1. Use of [**] Cells. Service Provider agrees that:
1.1 it shall only use [**] Cells in the course of performing its obligations under this Agreement;
1.2 it shall not transfer [**] Cells to, or use [**] Cells on behalf of, any Third Parties other than Permitted Subcontractors; and
1.3 it shall not use [**] Cells for its own benefit other than in the course of performing its obligations under this Agreement.
2. Termination of Service Provider’s Rights to Use [**] Cells. If Service Provider uses [**] Cells other than as permitted under this Part E, AstraZeneca may terminate Service Provider’s right to use [**] Cells upon [**] written notice, unless Service Provider cures the non-compliant activities and provides clear written evidence of such cure to AstraZeneca.
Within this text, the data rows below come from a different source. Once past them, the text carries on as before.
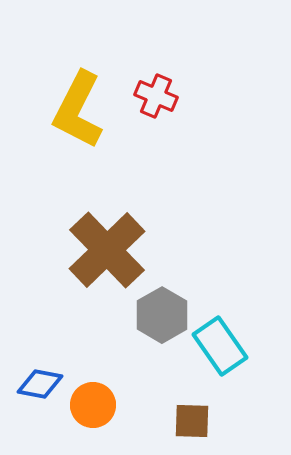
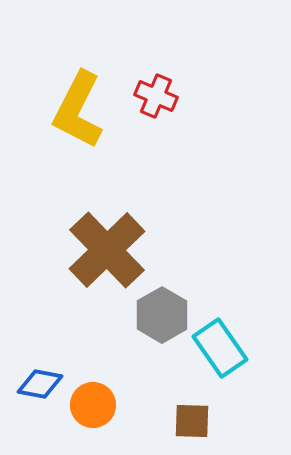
cyan rectangle: moved 2 px down
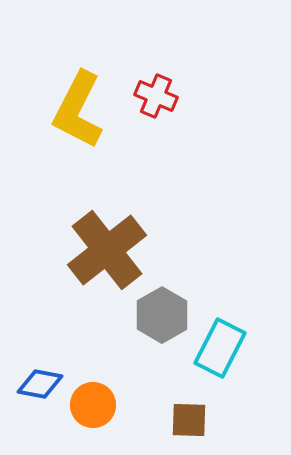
brown cross: rotated 6 degrees clockwise
cyan rectangle: rotated 62 degrees clockwise
brown square: moved 3 px left, 1 px up
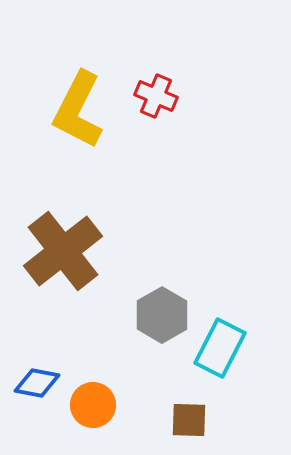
brown cross: moved 44 px left, 1 px down
blue diamond: moved 3 px left, 1 px up
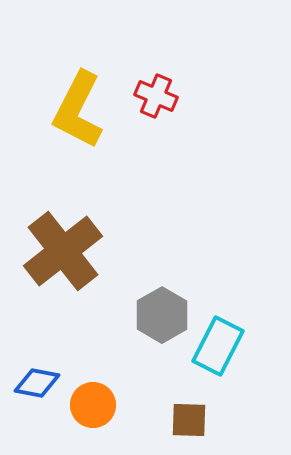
cyan rectangle: moved 2 px left, 2 px up
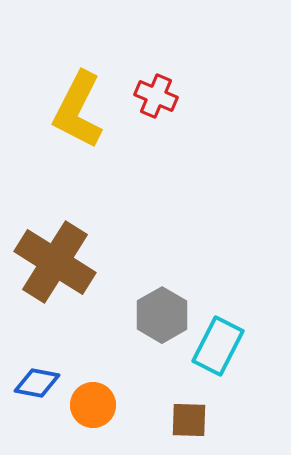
brown cross: moved 8 px left, 11 px down; rotated 20 degrees counterclockwise
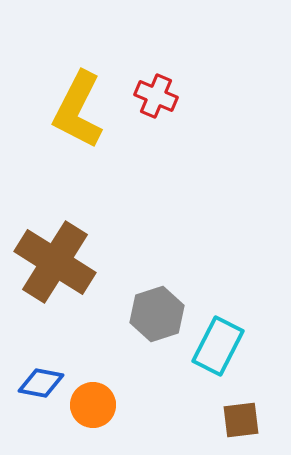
gray hexagon: moved 5 px left, 1 px up; rotated 12 degrees clockwise
blue diamond: moved 4 px right
brown square: moved 52 px right; rotated 9 degrees counterclockwise
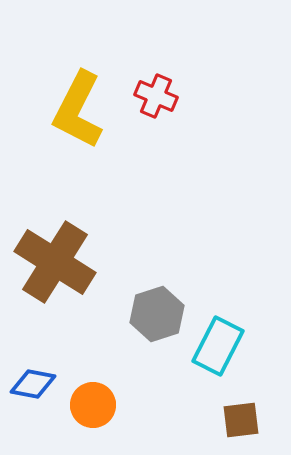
blue diamond: moved 8 px left, 1 px down
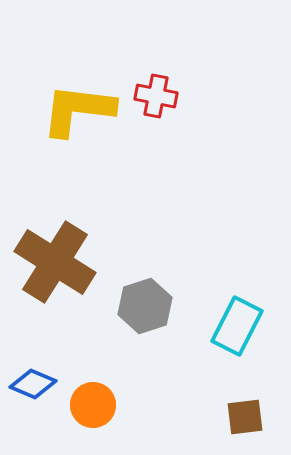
red cross: rotated 12 degrees counterclockwise
yellow L-shape: rotated 70 degrees clockwise
gray hexagon: moved 12 px left, 8 px up
cyan rectangle: moved 19 px right, 20 px up
blue diamond: rotated 12 degrees clockwise
brown square: moved 4 px right, 3 px up
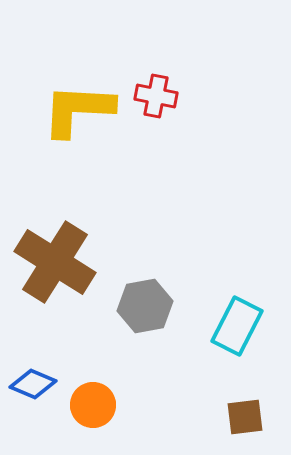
yellow L-shape: rotated 4 degrees counterclockwise
gray hexagon: rotated 8 degrees clockwise
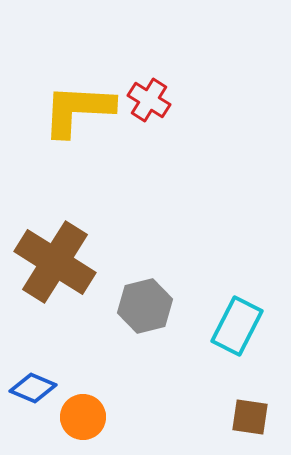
red cross: moved 7 px left, 4 px down; rotated 21 degrees clockwise
gray hexagon: rotated 4 degrees counterclockwise
blue diamond: moved 4 px down
orange circle: moved 10 px left, 12 px down
brown square: moved 5 px right; rotated 15 degrees clockwise
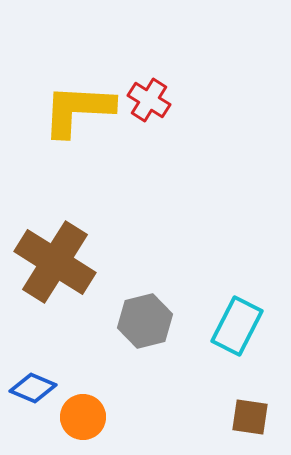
gray hexagon: moved 15 px down
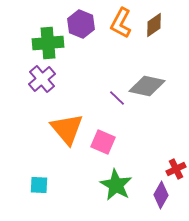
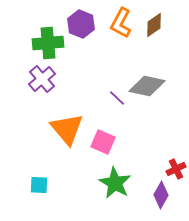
green star: moved 1 px left, 2 px up
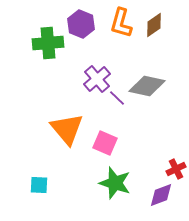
orange L-shape: rotated 12 degrees counterclockwise
purple cross: moved 55 px right
pink square: moved 2 px right, 1 px down
green star: rotated 12 degrees counterclockwise
purple diamond: rotated 40 degrees clockwise
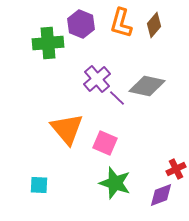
brown diamond: rotated 15 degrees counterclockwise
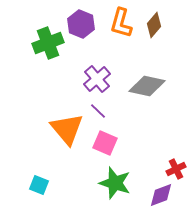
green cross: rotated 16 degrees counterclockwise
purple line: moved 19 px left, 13 px down
cyan square: rotated 18 degrees clockwise
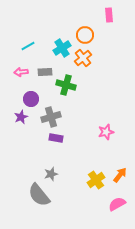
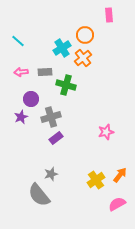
cyan line: moved 10 px left, 5 px up; rotated 72 degrees clockwise
purple rectangle: rotated 48 degrees counterclockwise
3. Consequences of Termination. Following any termination of Service Provider’s rights to use [**] Cells pursuant to paragraph 2, or following expiry or termination of this Agreement, Service Provider will return to AstraZeneca or destroy all [**] Cells in its possession within [**] of and will certify such return or destruction in writing to AstraZeneca.
4. Compliance with Laws. Service Provider shall comply with all Applicable Laws and Regulations and cGMP in connection with its performance of Services involving the use of [**] Cells.